Monday, 15 October 2007 8:17 pm
LC - this post made reminded me of just how amazing a person you are. It's been so long since we've actually seen each other. And I'm pretty sure our struggles over the last two years have been very very different, but I'm so glad to count you as a friend... Keep on fighting, and head down this way to visit again sometime soon!!!

Quarterly Onc Update

posted Monday, 27 August 2007

As I mentioned, I had my quarterly appt with Dr Cairoli last Monday. I finally heard back from him Saturday morning as I was driving from the hotel in DC to our ultimate frisbee tournament. (Quick question: Is it weird that I recognize my oncologists voice on the phone???) Anyways, all of my blood results were normal. Good news. Waiting so long for results every time is a killer though!

I also finally remembered to ask Dr C what he thought about tofu. Not just whether he personally likes it - the texture, the flavor, etc - but whether he thinks that the phyto-estrogens in tofu are significant enough for someone with an estrogen receptive tumor (like me) to steer clear of tofu... as many of you know, I haven't eaten meat in the past year and a half, so it's tough enough to get my protein... if tofu is a no-no, it's even more challenging!

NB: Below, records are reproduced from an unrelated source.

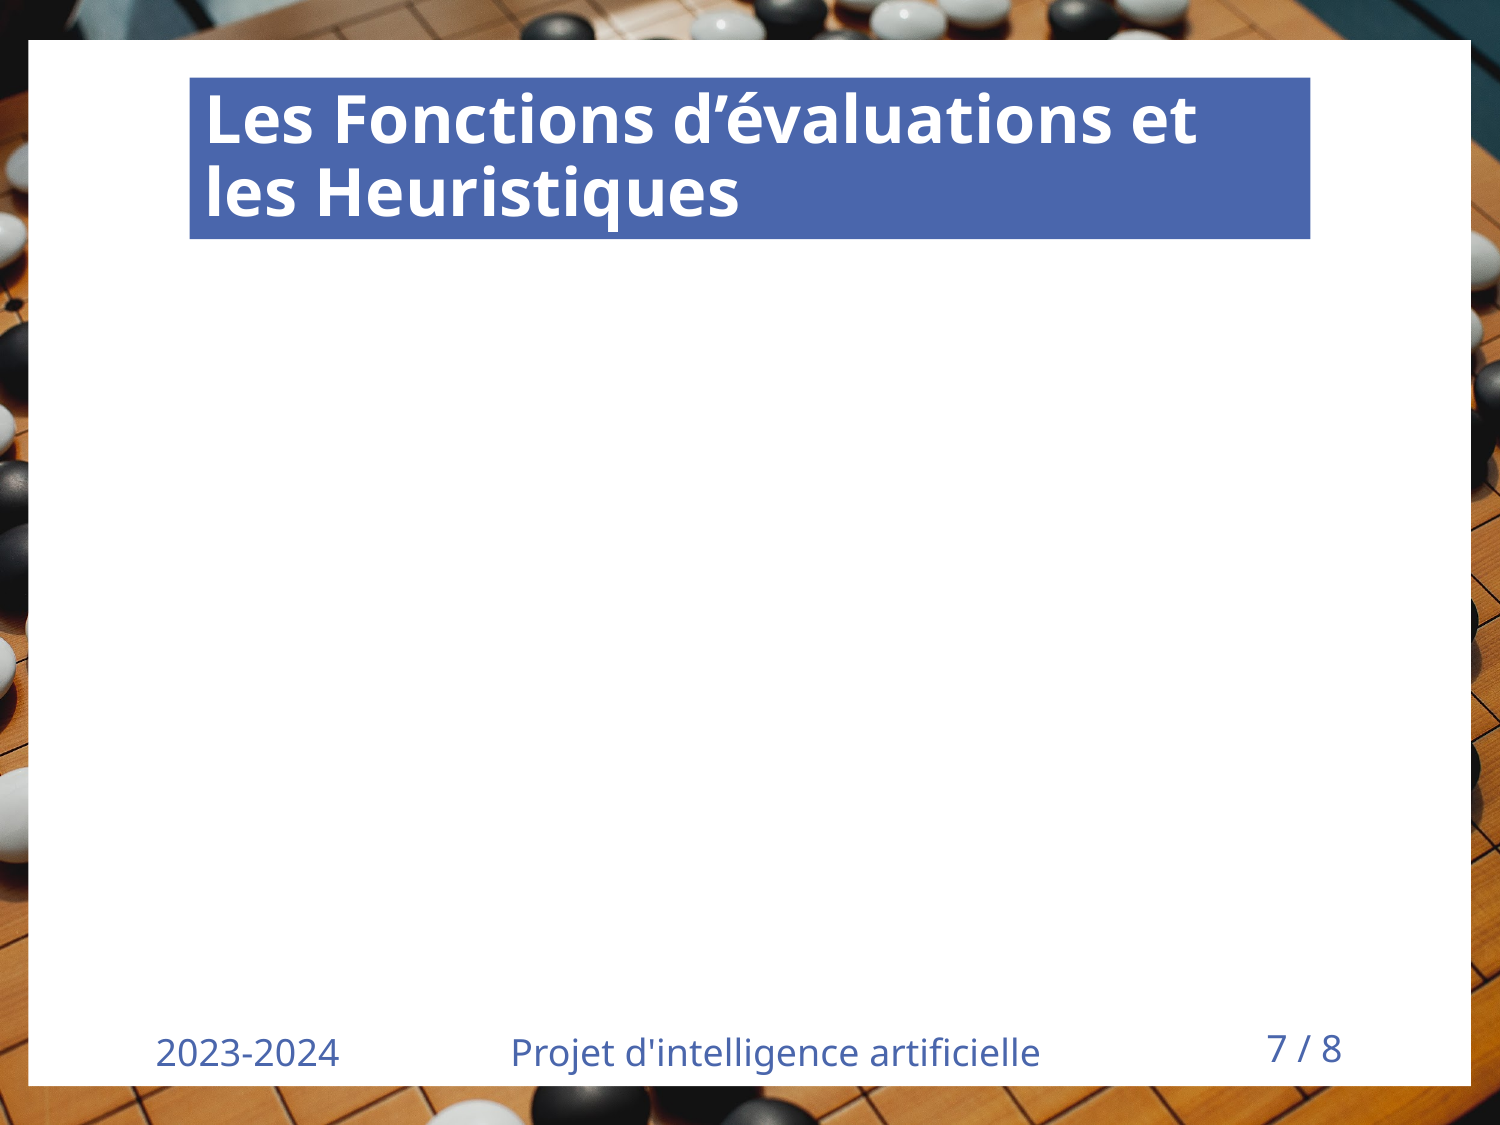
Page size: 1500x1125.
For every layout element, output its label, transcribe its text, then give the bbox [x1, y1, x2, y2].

text_box Projet d'intelligence artificielle [485, 1021, 1067, 1081]
title Les Fonctions d’évaluations et les Heuristiques [189, 77, 1311, 240]
picture [0, 0, 1500, 1125]
text_box 2023-2024 [140, 1021, 428, 1081]
text_box <numéro> / 8 [1147, 1021, 1358, 1081]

Over the past year, I've read conflicting reports about tofu - it reduces the risk of cancer for most people, but the jury was still out for us er+ girls... He had good news on this subject as well: the studies have shown no correlation between tofu intake + rate of recurrence for er+ breast cancer. I don't think I'll start pouring processed soy protein into my breakfast smoothies just yet, but I won't feel guilty about having 3-4 servings of tofu a week!

Wednesday, August 22, 2007

Thank You + What Next?

posted Wednesday, 22 August 2007

Thanks for your emails and comments. I'm sorry that the site got taken down right after my last posting (as I mentioned, my subscription was up). I decided to renew it (didn't want to lose all the history that I have here), even though I am not blogging very often.

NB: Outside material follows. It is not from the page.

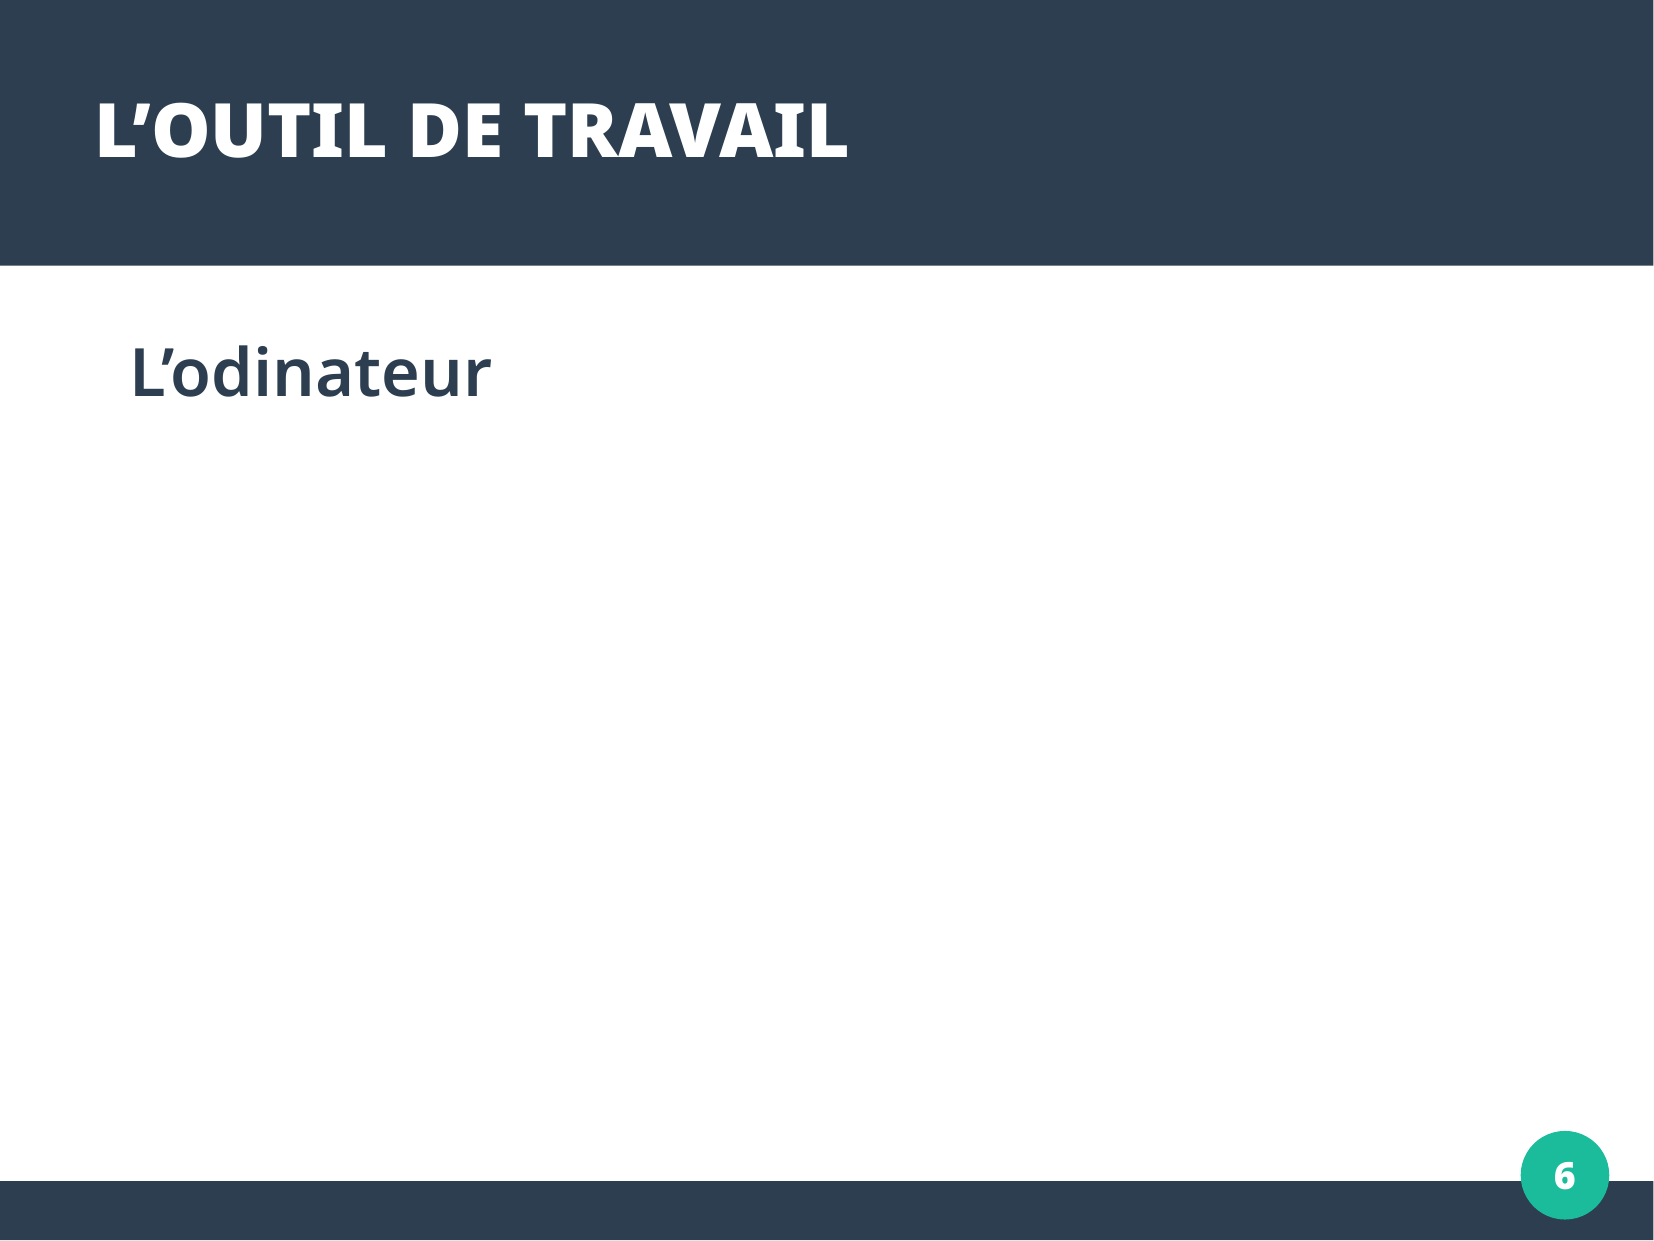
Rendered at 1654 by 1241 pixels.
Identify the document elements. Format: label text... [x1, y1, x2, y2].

list L’odinateur [59, 324, 1595, 1152]
title L’OUTIL DE TRAVAIL [59, 49, 1595, 207]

I guess my life has just gotten a lot less interesting -- which, honestly, is a good thing, right? I could blab on about my struggle to get back into shape for frisbee or tell you about the stomach flu that I had last weekend... but does anybody really want to hear about that? It doesn't sound terribly interesting to me.

I could tell you about how generally po'd I've been lately - angry about the time I lost - both at work and at frisbee.
I saw my colleagues make partner and I just know that if I hadn't had to take off a year's worth of time (and slow down a bit afterwards), I would be there with them (at least I hope I would have been). And while I have a pretty great excuse, it still stinks.

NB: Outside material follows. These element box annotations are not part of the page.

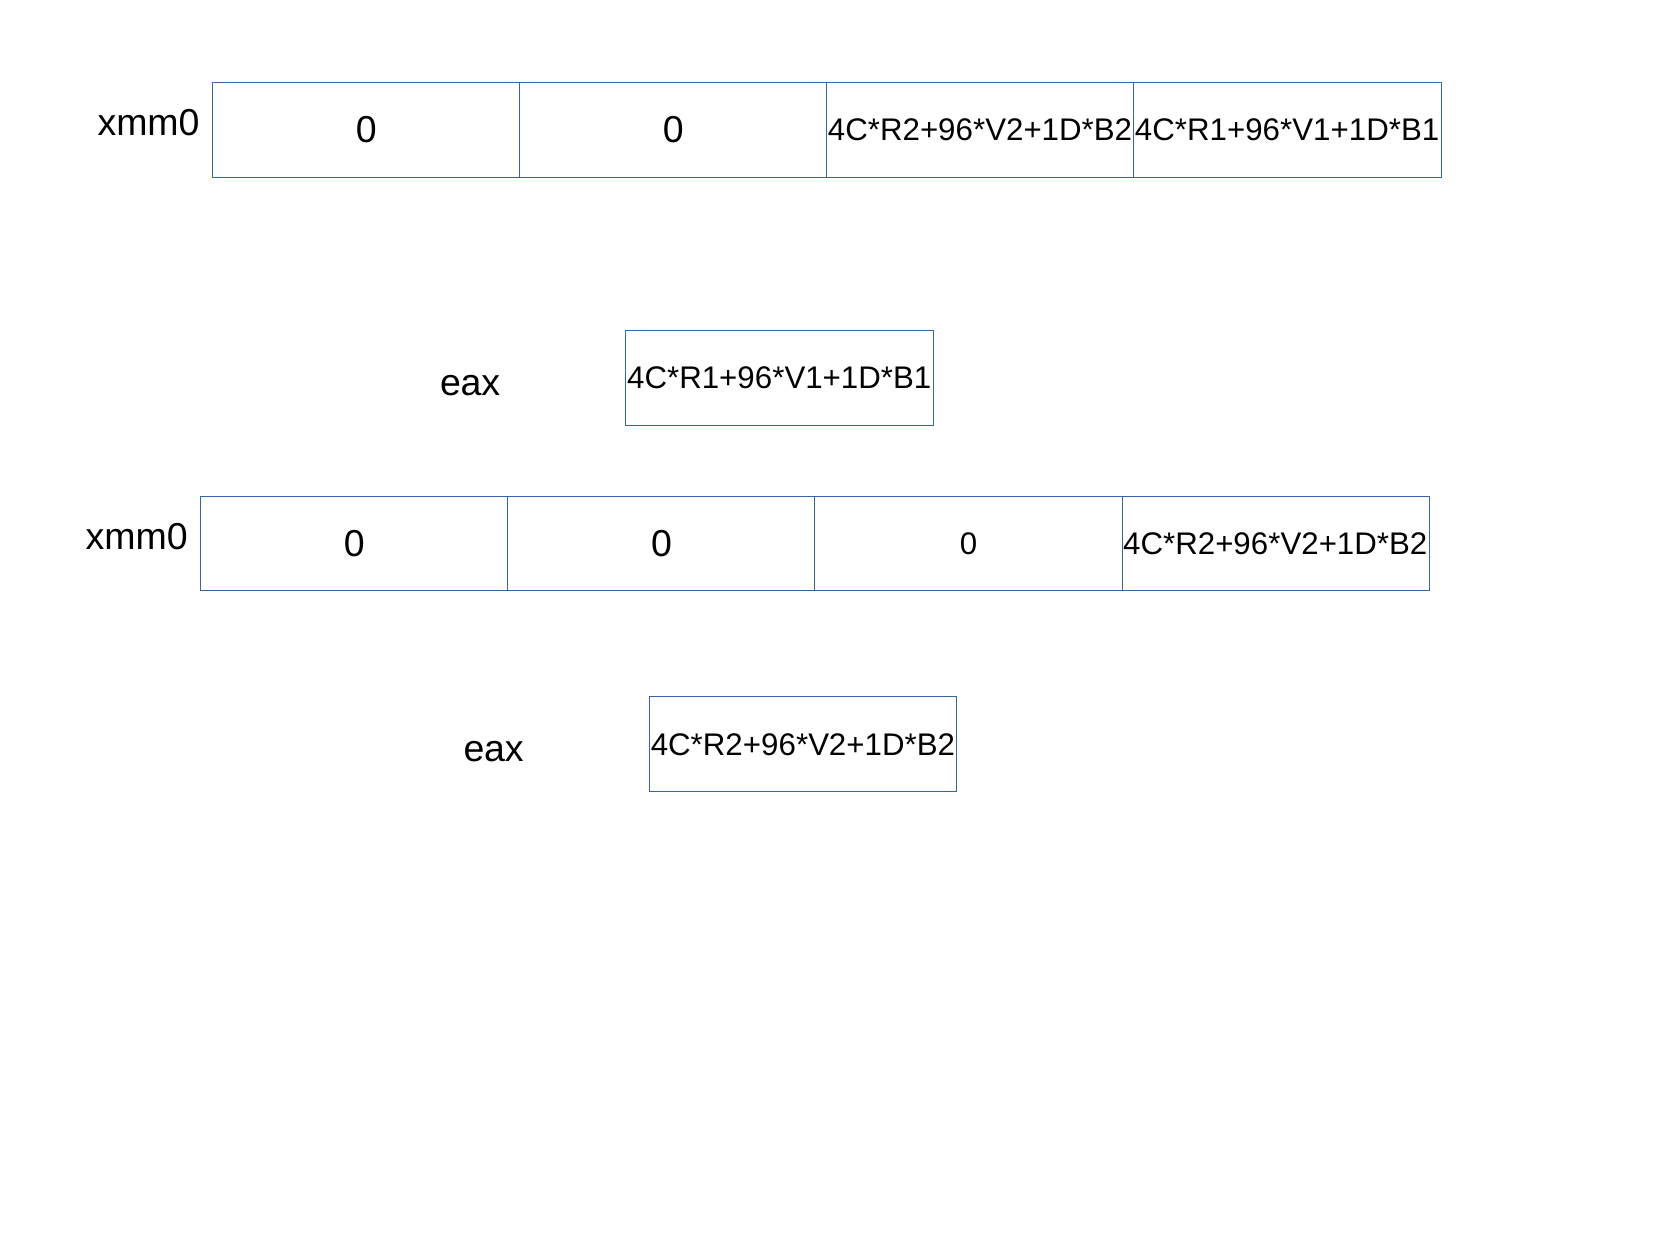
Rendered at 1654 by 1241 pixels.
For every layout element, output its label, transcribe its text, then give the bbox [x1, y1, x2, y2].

text_box eax [448, 720, 539, 778]
text_box xmm0 [70, 507, 203, 565]
text_box 0 [814, 496, 1122, 591]
text_box eax [425, 354, 516, 412]
text_box 0 [200, 496, 507, 591]
text_box 4C*R1+96*V1+1D*B1 [1133, 82, 1442, 178]
text_box 4C*R2+96*V2+1D*B2 [649, 696, 957, 792]
text_box xmm0 [82, 94, 215, 152]
text_box 0 [519, 82, 826, 178]
text_box 4C*R1+96*V1+1D*B1 [625, 330, 934, 426]
text_box 0 [212, 82, 519, 178]
text_box 4C*R2+96*V2+1D*B2 [826, 82, 1133, 178]
text_box 4C*R2+96*V2+1D*B2 [1122, 496, 1430, 591]
text_box 0 [507, 496, 814, 591]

I am slow and out of shape - where I used to be a pretty good player, on a pretty awesome team... now I'm this slow old player who is really only on the team because people know where I've been. It was always hard enough to get in shape when things were normal... but now, I'm starting from nothing and my body is all sorts of messed up (muscles cut and moved and tight and stiff). It stinks.
But... who really wants to hear me complain???

I did just have my quarterly oncology check-up... everything seems ok, but I haven't gotten the blood test results back.

I just booked a super-sweet vacation: Chicago - Santa Barbara - Hawaii - San Diego... 2 weeks... but who really wants to hear me brag??? (Though I am super-excited!)

So then, what should I do with the blog? Any ideas? Anything you want to hear about? Is it better to write about stupid stuff that people probably don't care about... or not write anything at all? I'm not sure.


Comments:

1. Amanda left...
Wednesday, 22 August 2007 6:18 pm
Write about anything that's going on in your life! For those of us that don't have daily, weekly or even monthly contact with you, it's a good way of knowing what's going on in your life! :) Hope to see you soon, somewhere, sometime!

2. Mom left...
Wednesday, 22 August 2007 7:12 pm
Keep going. There is life after cancer and it is not as dull as you think. You are a terrific writer and I for one enjoy reading about what's going on with you...although I would much rather hear it in person!

3. Abby left...
Thursday, 23 August 2007 12:52 pm
I love all of it! Vacations, struggles....the whole nine yards.